Once again, I'm happy to be reviewing another book I received as part of the the blogger review program at Tyndale House Publishers. This time, it's Shattered: Struck Down, But Not Destroyed by Frank Pastore. Unlike other Tyndale titles I've reviewed in the past, this is not a Bible or a Bible commentary. It's more of a memoir. When I got the notification that this book was available, I was unfamiliar with the author and didn't know what the book was about, so I checked the write-up they had about it to see if I was interested.

Once I realized what it was, I knew I wanted this book -- it combines two of my favorite subjects: faith and baseball.

Wait! Don't tune me out if you don't care for baseball, because this is not a baseball book. It's not a book where the author reminisces about his glory days on the field and wonders what might have been. Yes, the thread of baseball runs throughout the book, but it definitely and easily takes second fiddle to the thread of faith.

To get a feel for the book, you need to know a little about the author. Frank Pastore used to be a baseball pitcher for the Reds, back in the late 70s and early 80s. By all accounts, he was a great pitcher. His career, however, was essentially ended in 1984 when he "caught" a hit ball with his pitching elbow, shattering it. He stayed in the game for a few more years, with his last MLB appearance being in 1986. Prior to his injury, Pastore was not a Christian. When he was injured, he was angry at God (a God he didn't believe in). After his injury, he came to a faith in Christ that continues to sustain him today. That's the short version. Pastore covers the longer version in the book.

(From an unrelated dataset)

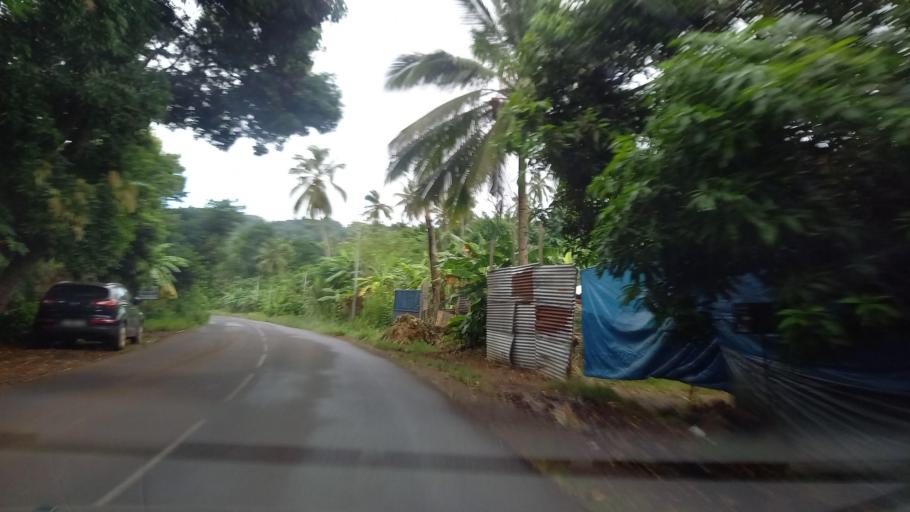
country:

It's a great read. Pastore doesn't try to sugar-coat his past, but he doesn't revel in it either, as I've noticed to be a trend in "personal witness" stories. He tells enough to lay sufficient groundwork to show how significant the change in his life was after his conversion to Christianity. He describes his conversion frankly -- a process more than an instant "change" -- and describes how he was able to reconcile faith and science/logic. Most impressively to me, he describes several challenges and apparent failures he faced early in his Christian walk -- including being betrayed by other Christians -- and how much that hurt.

This book is highly entertaining. It's not theologically deep, but there is enough real-world, practical theology in there to make you think a bit. If you're a Christian, it will probably remind you of parts of your conversion process. If you're not a Christian, it might give you some things to think about and encourage you to consider converting. It's not a baseball book, but if you're a baseball fan, there are enough baseball stories in there to make you think that it is. If you're not a baseball fan, there aren't so many stories to turn you off. Pastore really strikes a great balance with faith, baseball, and "real life" in this book. I finished it quickly, and wished there were more to read when I was done. I can't think of a higher compliment to give a book. I'm going to be lending it out to several of my friends who I know will enjoy it.

Tyndale House Publishers has provided me with a complimentary copy of this product.